*** Input records Section Begins ***

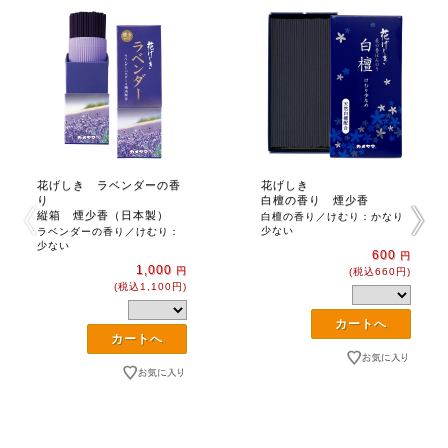
花げしき ラベンダーの香
花げしき
り
白檀の香り 煙少香
縦箱 煙少香（日本製）
白檀の香り／けむり：かなり
少ない
ラベンダーの香り／けむり：
少ない
600
円
1,000
円
(税込660円)
(税込1,100円)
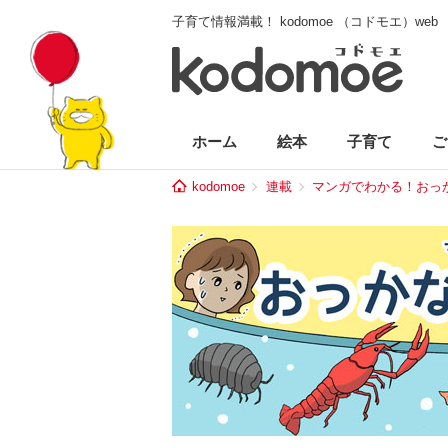
子育て情報満載！ kodomoe （コドモエ）web
ホーム
絵本
子育て
ご
kodomoe
連載
マンガでわかる！おっ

*** Input records Section Ends ***

**What is needed:**
For each entry above, write it out again exactly but leave out any picture.

**Exercise solution:**
花げしき ラベンダーの香
花げしき
り
白檀の香り 煙少香
縦箱 煙少香（日本製）
白檀の香り／けむり：かなり
少ない
ラベンダーの香り／けむり：
少ない
600
円
1,000
円
(税込660円)
(税込1,100円)
子育て情報満載！ kodomoe （コドモエ）web
ホーム
絵本
子育て
ご
kodomoe
連載
マンガでわかる！おっ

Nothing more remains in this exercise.